Daniel Edwards vs. City of Worcester.
    Worcester.
    October 4, 1898.
    October 20, 1898.
    Present: Field, C. J., Knowlton, Morton, Barker, & Hammond, JJ.
    
      Personal Injuries — Due Care — Evidence as to Intoxication of Plaintiff— Expert — Question to Jury as to Ground of Verdict.
    
    At the trial of an action for personal injuries alleged to have been received from a defect in a highway, testimony relating to the plaintiff’s habits as to temperance and to his reputation for sobriety, offered by him as bearing upon the probability of his intoxication, is rightly excluded; and testimony of witnesses as to whether the plaintiff was intoxicated is rightly admitted.
    At the trial of an action for personal injuries alleged to have been received from a defect in a highway, the testimony of an alleged expert, offered to show whether the road was safe and convenient for _ travel, relates to a matter on which the common experience and observation of the jury qualifies them to pass, when the actual condition of the way has been described to them, and on which they need no assistance from an expert, and it is properly excluded.
    At the trial of an action for personal injuries alleged to have been received from a defect in a highway, in answer to a question by the judge as to the ground on which the jury found their verdict, the foreman replied that it was on the ground that the plaintiff was not in the exercise of due care. The circumstances under which the question was put were not fully disclosed, and it was stated in the plaintiff’s brief that the jury had been out twenty-five hours, but that did not appear in the exceptions. Held, that, even if it did appear, it would not render the question improper, nor would the foreman necessarily be unable to state the ground of the verdict.
    Tort, for personal injuries alleged to have been received by the plaintiff from a defect in a highway in the defendant city. At the trial in the Superior Court, before GasTcill, J., the jury returned a verdict for the defendant; and the plaintiff alleged exceptions, which appear in the opinion.
    
      
      O. W. Wood, for the plaintiff.
    
      A. P. Pugg, for the defendant, was not called upon.
   Morton, J.

The plaintiff does not rely upon the exception to the exclusion of the testimony relating to his habits as to temperance and to his reputation for sobriety, which was offered by him as bearing upon the probability of his intoxication. The ruling was right. Carr v. West End Street Railway, 163 Mass. 360. McCarty v. Leary, 118 Mass. 509. Heland v. Lowell, 3 Allen, 407.

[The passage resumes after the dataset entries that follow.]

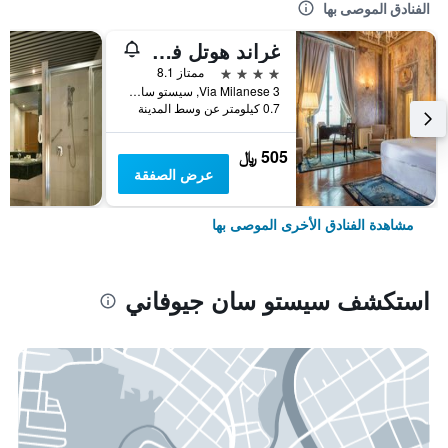
الفنادق الموصى بها
غراند هوتل فيلا توريتا ميلان سيستو، كوريو كوليكشن باي هيلتون
4 نجوم
ممتاز 8.1
Via Milanese 3, سيستو سان جيوفاني, مقاطعة ميلانو, إيطاليا
0.7 كيلومتر عن وسط المدينة
505 ﷼
عرض الصفقة
مشاهدة الفنادق الأخرى الموصى بها
استكشف سيستو سان جيوفاني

The testimony of the alleged expert, which was offered to show whether the road was safe and convenient for travel, was properly excluded. It related to a matter on which the common experience and observation of the jury qualified them to pass when the actual condition of the way had been described to them, and on which they needed no assistance from an expert. Ryerson v. Abington, 102 Mass. 526, 531. Bliss v. Wilbraham, 8 Allen, 564. Hutchinson v. Methuen, 1 Allen, 33. Crane v. Northfield, 33 Vt. 124. Graham v. Pennsylvania Co. 139 Penn. St. 149, 162.

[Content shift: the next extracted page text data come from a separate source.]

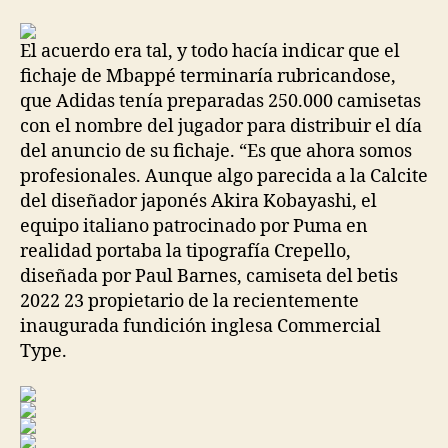
la
la
entrada
entrada
El acuerdo era tal, y todo hacía indicar que el
fichaje de Mbappé terminaría rubricandose,
que Adidas tenía preparadas 250.000 camisetas
con el nombre del jugador para distribuir el día
del anuncio de su fichaje. “Es que ahora somos
profesionales. Aunque algo parecida a la Calcite
del diseñador japonés Akira Kobayashi, el
equipo italiano patrocinado por Puma en
realidad portaba la tipografía Crepello,
diseñada por Paul Barnes, camiseta del betis
2022 23 propietario de la recientemente
inaugurada fundición inglesa Commercial
Type.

In Lund v. Tyngsborough, 9 Cush. 36, the answers of the witnesses were admitted as describing the actual condition of the road within their personal knowledge, and not as expressions of opinion merely.

There is nothing to show that the court erred in putting to the foreman of the jury the question which it did. The circumstances under which the question was put are not fully disclosed. It is said in the plaintiff’s brief that the jury had been out twenty-five hours, but that does not appear in the exceptions, and if it did we do not think that it would render the question improper. Spoor v. Spooner, 12 Met. 281. Dorr v. Fenno, 12 Pick. 521, 525.

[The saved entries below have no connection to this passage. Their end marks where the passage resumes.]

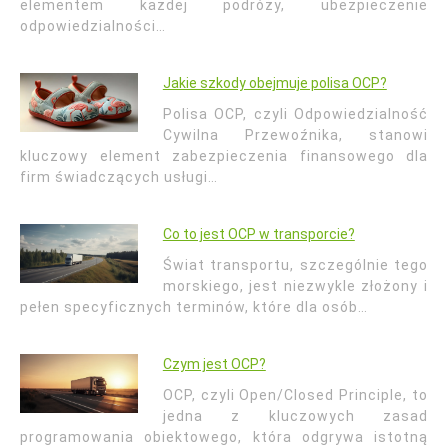
elementem każdej podróży, ubezpieczenie
odpowiedzialności…
Jakie szkody obejmuje polisa OCP?
Polisa OCP, czyli Odpowiedzialność
Cywilna Przewoźnika, stanowi
kluczowy element zabezpieczenia finansowego dla
firm świadczących usługi…
Co to jest OCP w transporcie?
Świat transportu, szczególnie tego
morskiego, jest niezwykle złożony i
pełen specyficznych terminów, które dla osób…
Czym jest OCP?
OCP, czyli Open/Closed Principle, to
jedna z kluczowych zasad
programowania obiektowego, która odgrywa istotną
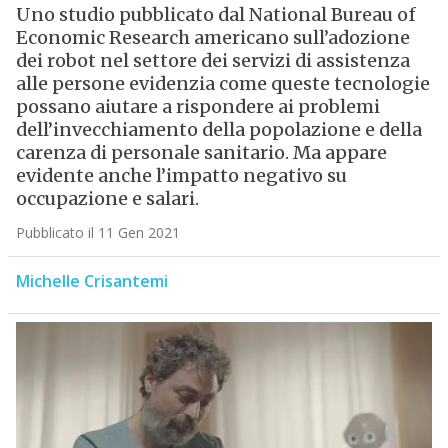
Uno studio pubblicato dal National Bureau of
Economic Research americano sull’adozione
dei robot nel settore dei servizi di assistenza
alle persone evidenzia come queste tecnologie
possano aiutare a rispondere ai problemi
dell’invecchiamento della popolazione e della
carenza di personale sanitario. Ma appare
evidente anche l’impatto negativo su
occupazione e salari.
Pubblicato il 11 Gen 2021
Michelle Crisantemi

The witnesses were rightly allowed to testify whether the plaintiff was intoxicated. It was not a matter of opinion, any more than questions of distance, size, color, weight, identity, age, and many other similar matters are. Commonwealth v. Sturtivant, 117 Mass. 122. Stacy v. Portland Publishing Co. 68 Maine, 279. People v. Eastwood, 14 N. Y. 562.

Exceptions overruled. 
      
       The bill of exceptions recites that, “in answer to a question by the court as to the ground on which the jury found their verdict, the foreman replied on the ground that the plaintiff was not in the exercise of due care, because of the rate of speed at which he was going. No poll of the jury was taken on this question, and no written question was previously submitted to them.”